Госпожа Сато объяснила, что некогда земля, на которой стоит их дом, принадлежала древнему храму, там служила монахиня, но из-за житейских перипетий храм обнищал. Землю продали майору Сато с условием, что крытую соломой хижину, где некогда обитал храмовый служка, сносить не будут и позволят остаться в ней очень старой и очень добродетельной монахине, желавшей дожить в любимом месте.
В тот вечер мы отправились в гости к монахине, прошли по дорожке из камней между холмиков, обошли каменный фонарь и увидели сквозь листву домик в окружении невысокой живой изгороди. За бумажными дверями теплилась свеча, слышался привычный моему уху слабый стук деревянного барабана и негромкий буддийский напев. Я понурила голову и в темноте прослезилась от тоски по дому.
Госпожа Сато открыла простую бамбуковую калитку.
— Прошу прощения, можно войти? — кротко спросила она.
Пение смолкло. Дверь отодвинули, и нас радушно приветствовала добрая старушка в сером хлопковом одеянии.
Комната была обставлена очень просто, не считая изящного храмового святилища, лакированного, позолоченного. Святилище потемнело от времени и непрестанно курящихся благовоний. Пред золочёным Буддой лежала стопка потрёпанных книжечек с сутрами и маленький деревянный барабан, стук которого мы слышали.

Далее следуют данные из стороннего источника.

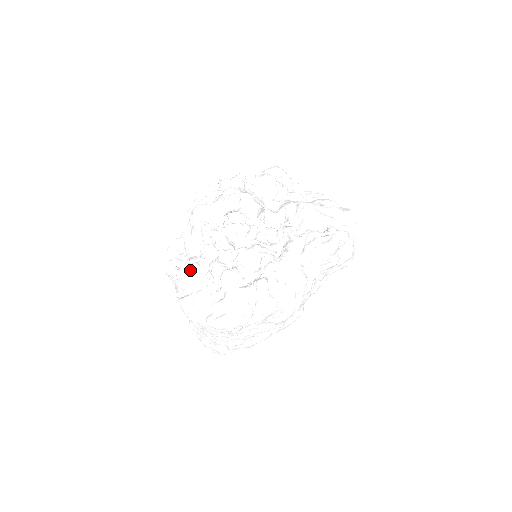
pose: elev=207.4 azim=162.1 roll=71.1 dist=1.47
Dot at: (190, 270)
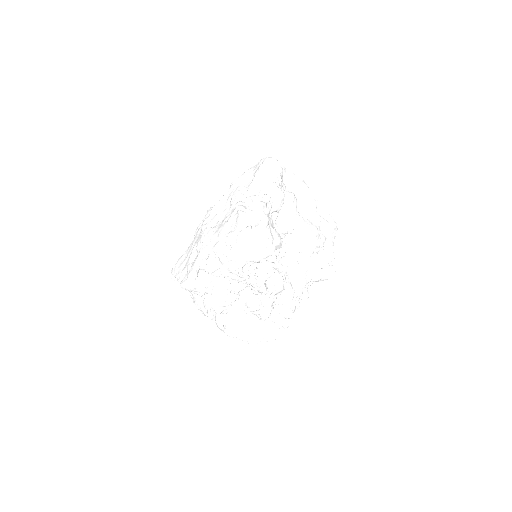
Dot at: (228, 305)
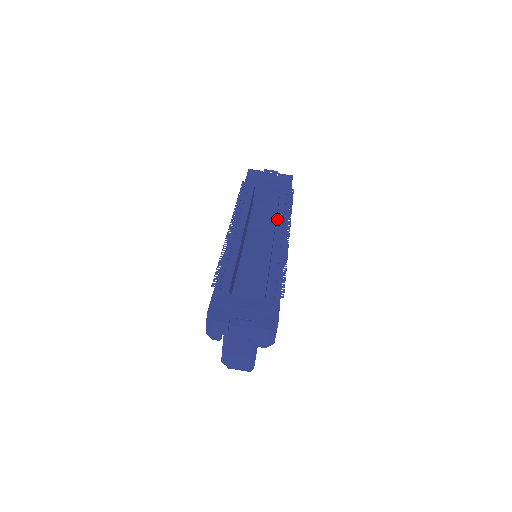
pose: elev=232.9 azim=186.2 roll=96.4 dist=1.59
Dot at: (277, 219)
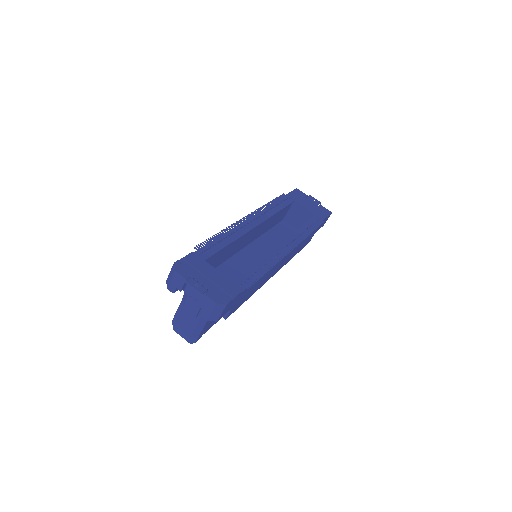
Dot at: (291, 234)
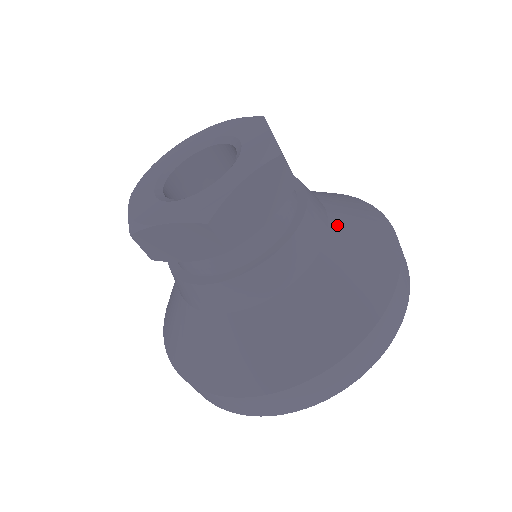
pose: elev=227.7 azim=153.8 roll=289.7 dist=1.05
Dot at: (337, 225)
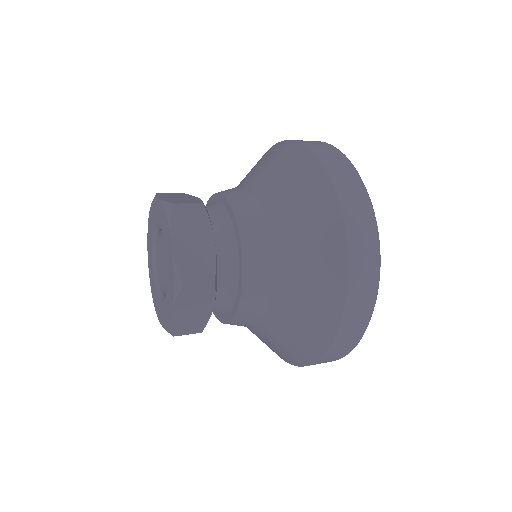
Dot at: (282, 259)
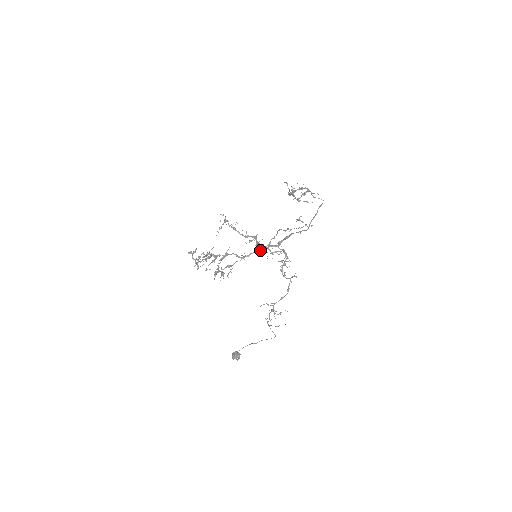
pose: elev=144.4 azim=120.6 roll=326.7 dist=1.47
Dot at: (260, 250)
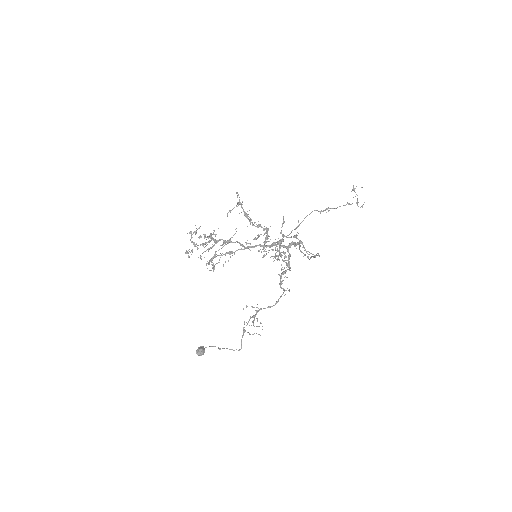
Dot at: (261, 252)
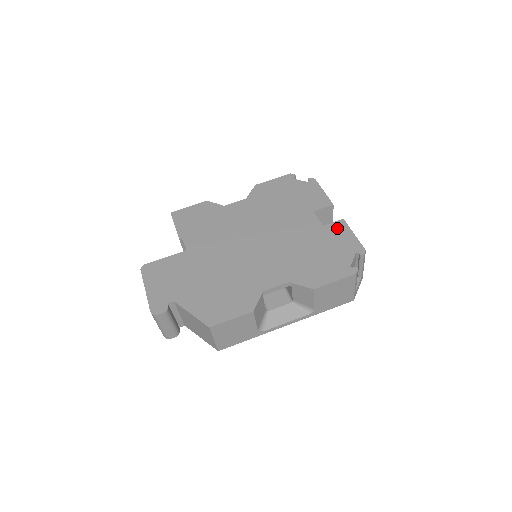
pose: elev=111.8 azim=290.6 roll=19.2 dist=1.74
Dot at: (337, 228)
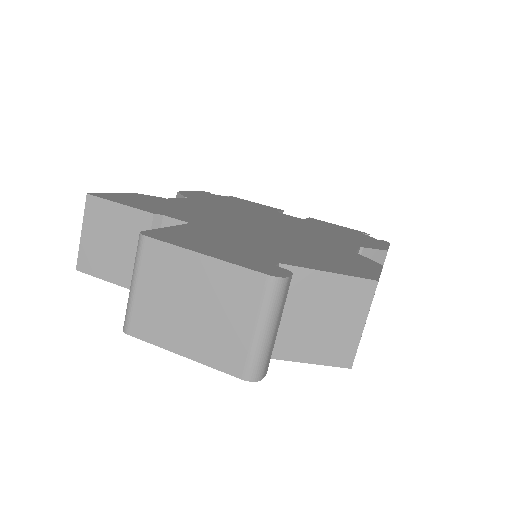
Dot at: (318, 221)
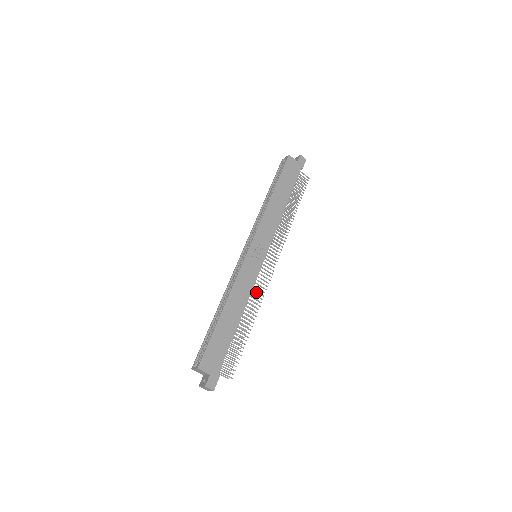
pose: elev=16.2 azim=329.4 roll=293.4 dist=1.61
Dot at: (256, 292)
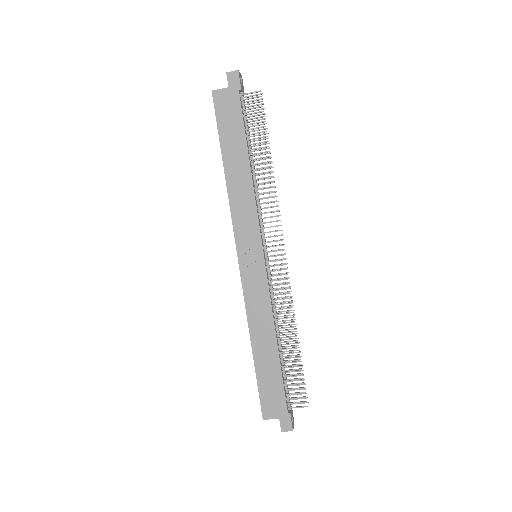
Dot at: occluded
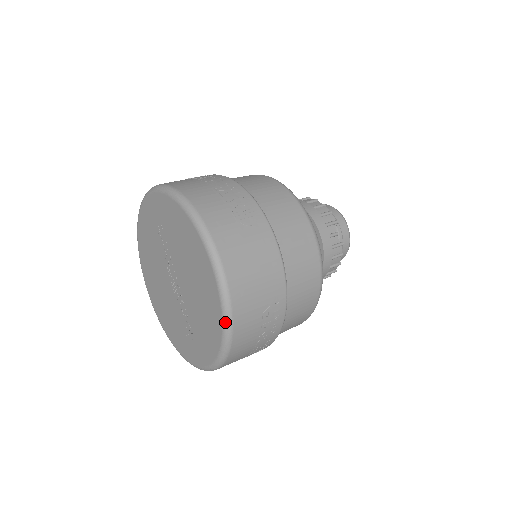
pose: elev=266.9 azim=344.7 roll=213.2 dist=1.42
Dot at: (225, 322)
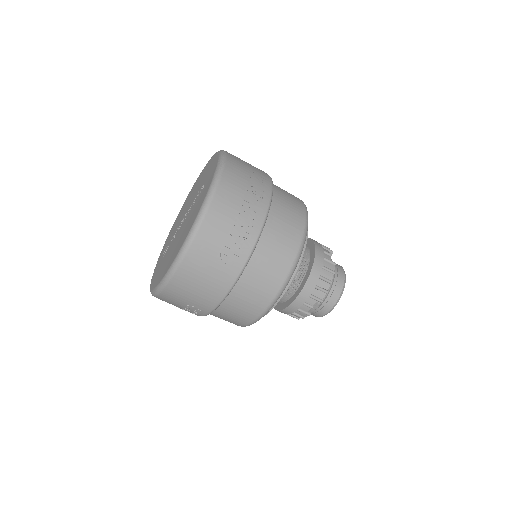
Dot at: (157, 288)
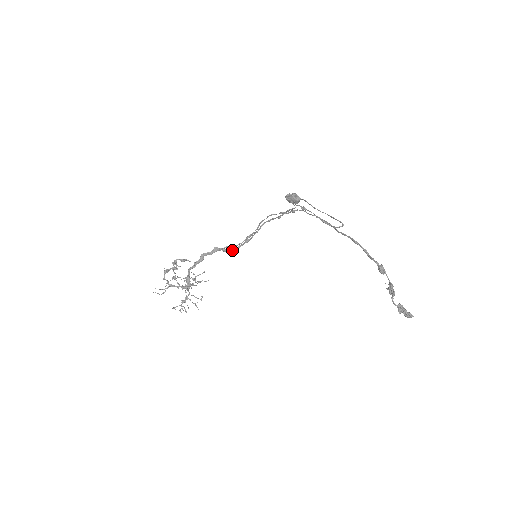
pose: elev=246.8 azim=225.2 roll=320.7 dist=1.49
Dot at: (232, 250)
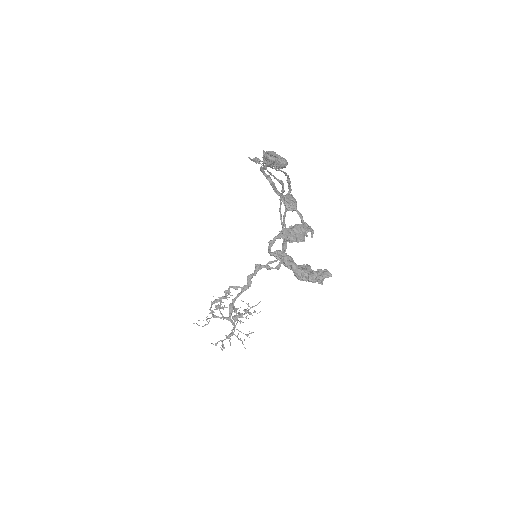
Dot at: (276, 266)
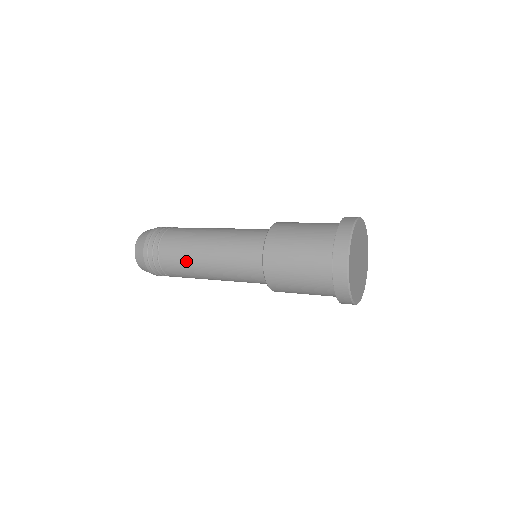
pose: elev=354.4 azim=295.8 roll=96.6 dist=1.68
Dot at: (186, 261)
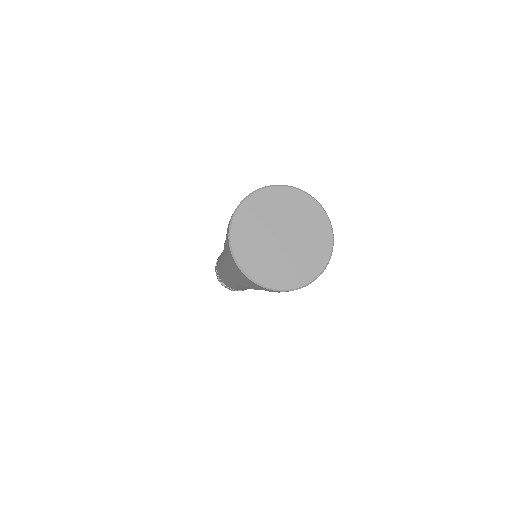
Dot at: (221, 270)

Монахиня была кроткая и милая, как моя бабушка; я, не смущаясь, объяснила ей моё затруднение и показала бумагу со священным именем. Монахиня благоговейно поднесла её ко лбу, затем отнесла в святилище и положила пред Буддой. Мы провели простое богослужение — вроде тех, какие некогда устраивали дома, в комнате досточтимой бабушки, — и я оставила драгоценную бумагу храниться в её святилище. Отныне в последнюю пятницу каждого месяца я навещала благочестивую монахиню, слушала, как она негромко поёт молитвы в память о дне смерти моего отца.